In order to judge how many clockticks a task should have at minumum so that it is worthwhile to run it in parallel I'm running a simple experiment:
Run a loop doing a lengthy calculation sequentially (and measure the time using a hp timer).
Then I run the same loop devided into two tbb tasks (there is no memory interaction between the tasks).
Of course, I repeat this many times to get some statistics.
Eventually, I substract the (average) parallel run time from the (average) sequential run time (= overhead).
Finally, I run the same experiment with many different loop lengths.
For very small tasks (<3k clock cycles on my nahelem) the sequential execution is slightly faster (as to be exspected).
Actually, the parallel run time is very good for small tasks (compared to my own task scheduler), aparantly tbb measures the task size and does not run the task in parallel if it is too small.
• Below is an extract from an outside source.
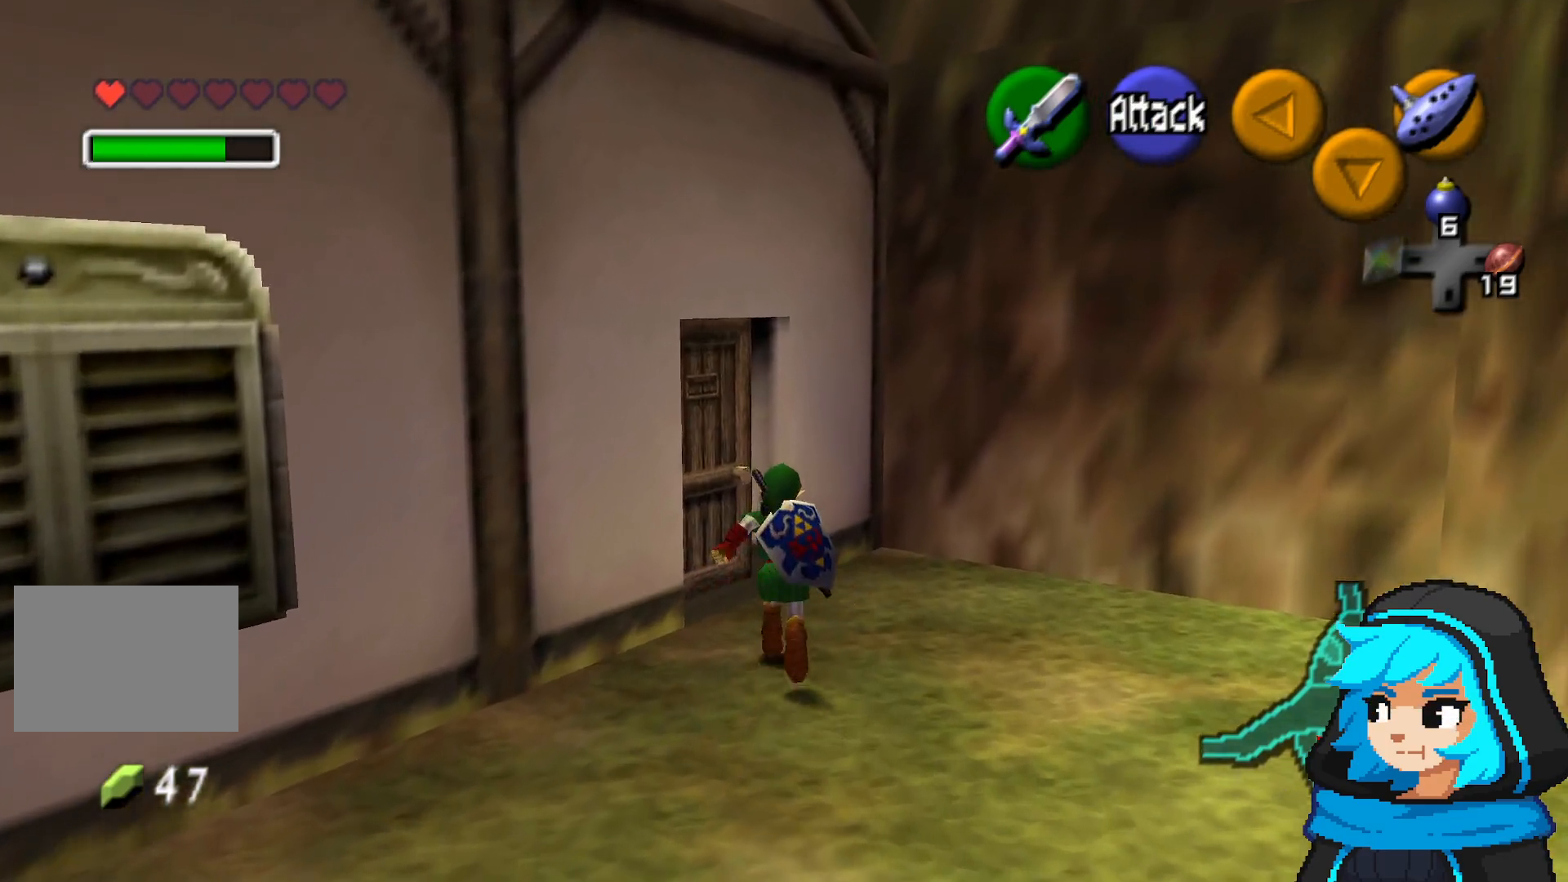
{"dt_ms": 500, "buttons": ["A"], "left_stick": "up-left", "events": [[67, "left_stick", "up-left"], [317, "A", "down"], [417, "A", "up"], [467, "A", "down"]]}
For larger task sizes, the parallel execution is faster than sequential and for task sizes > 200k cycles the speed up is about 1.9.
I would have exspected the overhead to be pretty much independent of the actual task size (at least beyond a specific size where you see scheduler noise mostly).
As for my question:
I measure, that the average spawn/join overhead to be linearly dependent on the loop size up until a task size of about 300k clocks. Afterwards the overhead is a constant (+ some fluctuation).
How does tbb decide, wether to run a spawned task in parallel or not and might this mechanism cause the linear dependency of the overhead on the loop size? (I guess tbb might run the task sequentially the first time it is spawned and measure the task size (execution time) to decide this?)